Client in Repository Pattern of DDD


I've been reading a book Domain-Driven Design Quickly.
Now I've reached the Repository Pattern.

I am not sure what are they referring by mentioning the "Client"?
What does "Client" mean here?

Databases are part of the infrastructure. A poor solution is for the client to be aware of the details needed to access a database. For example, the client has to create SQL queries to retrieve the desired data. The database query may return a set of records, exposing even more of its internal details. When many clients have to create objects directly from the database, it turns out that such code is scattered throughout the entire domain.


Solution

  • Client of a repository is a piece of code (another class), usually application layer in context of DDD/Onion Architecture.

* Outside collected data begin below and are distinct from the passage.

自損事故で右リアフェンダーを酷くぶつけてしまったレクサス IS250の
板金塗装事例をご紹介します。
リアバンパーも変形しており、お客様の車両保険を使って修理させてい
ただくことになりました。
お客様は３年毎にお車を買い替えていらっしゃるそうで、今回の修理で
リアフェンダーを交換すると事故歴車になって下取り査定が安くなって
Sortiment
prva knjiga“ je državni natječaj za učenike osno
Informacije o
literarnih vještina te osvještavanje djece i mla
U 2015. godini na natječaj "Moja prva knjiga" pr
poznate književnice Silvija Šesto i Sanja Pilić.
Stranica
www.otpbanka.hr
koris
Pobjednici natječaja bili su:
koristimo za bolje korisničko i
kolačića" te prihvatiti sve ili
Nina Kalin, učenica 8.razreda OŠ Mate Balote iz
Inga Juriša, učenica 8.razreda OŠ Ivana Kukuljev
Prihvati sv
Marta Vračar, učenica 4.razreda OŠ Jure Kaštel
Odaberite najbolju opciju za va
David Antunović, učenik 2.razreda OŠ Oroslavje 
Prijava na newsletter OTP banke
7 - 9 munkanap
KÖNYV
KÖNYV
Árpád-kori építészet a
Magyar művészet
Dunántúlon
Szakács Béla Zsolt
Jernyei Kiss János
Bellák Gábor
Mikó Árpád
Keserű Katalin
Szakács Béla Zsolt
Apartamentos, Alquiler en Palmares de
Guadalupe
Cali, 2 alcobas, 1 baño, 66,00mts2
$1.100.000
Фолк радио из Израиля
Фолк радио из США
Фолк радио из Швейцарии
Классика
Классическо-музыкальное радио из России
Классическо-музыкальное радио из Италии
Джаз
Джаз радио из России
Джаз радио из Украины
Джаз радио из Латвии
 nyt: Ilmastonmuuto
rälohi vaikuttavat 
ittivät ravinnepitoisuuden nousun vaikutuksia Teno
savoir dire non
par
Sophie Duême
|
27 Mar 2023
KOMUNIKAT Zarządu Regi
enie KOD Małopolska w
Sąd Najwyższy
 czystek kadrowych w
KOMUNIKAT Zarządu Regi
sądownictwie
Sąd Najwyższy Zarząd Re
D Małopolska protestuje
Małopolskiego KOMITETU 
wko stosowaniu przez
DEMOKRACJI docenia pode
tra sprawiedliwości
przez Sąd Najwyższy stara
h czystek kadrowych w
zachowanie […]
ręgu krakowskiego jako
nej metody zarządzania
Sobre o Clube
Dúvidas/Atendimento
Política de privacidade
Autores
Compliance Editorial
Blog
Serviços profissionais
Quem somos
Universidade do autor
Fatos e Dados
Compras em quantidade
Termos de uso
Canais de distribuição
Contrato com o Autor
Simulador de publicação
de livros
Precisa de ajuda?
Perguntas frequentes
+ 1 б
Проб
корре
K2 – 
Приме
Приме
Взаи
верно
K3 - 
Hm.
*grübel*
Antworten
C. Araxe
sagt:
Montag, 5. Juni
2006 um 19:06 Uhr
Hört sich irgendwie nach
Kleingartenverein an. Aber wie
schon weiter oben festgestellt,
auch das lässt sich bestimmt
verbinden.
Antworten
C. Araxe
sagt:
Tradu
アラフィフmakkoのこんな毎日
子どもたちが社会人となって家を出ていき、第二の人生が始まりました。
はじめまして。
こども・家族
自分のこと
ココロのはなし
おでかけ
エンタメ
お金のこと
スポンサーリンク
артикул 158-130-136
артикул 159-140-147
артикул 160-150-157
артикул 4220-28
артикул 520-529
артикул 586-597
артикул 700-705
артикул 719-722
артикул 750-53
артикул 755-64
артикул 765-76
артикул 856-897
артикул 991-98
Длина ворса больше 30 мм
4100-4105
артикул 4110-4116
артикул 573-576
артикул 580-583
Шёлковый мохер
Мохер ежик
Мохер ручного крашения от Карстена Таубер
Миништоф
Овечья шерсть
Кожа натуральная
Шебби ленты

The rule of a thumb says: 1 repository per Aggregate Root. If your Aggregate Root is Order, which has a collection of OrderItem inside, you create only OrderRepository and return back the whole Order with ALL OrderItems, no Lazy Loading. Now, your client, (application layer code) should have no idea what is inside repository, (is it file based, sql based, http based) you treat it as inmemory collection: repository.GetById(orderId) where repository is IOrderRepository. That would mean you can easily change your repo from in Memory to sql and back anytime and your client code (application layer) or whatever class which uses repository will not be affected hence Liskov Substitution principle is preserved.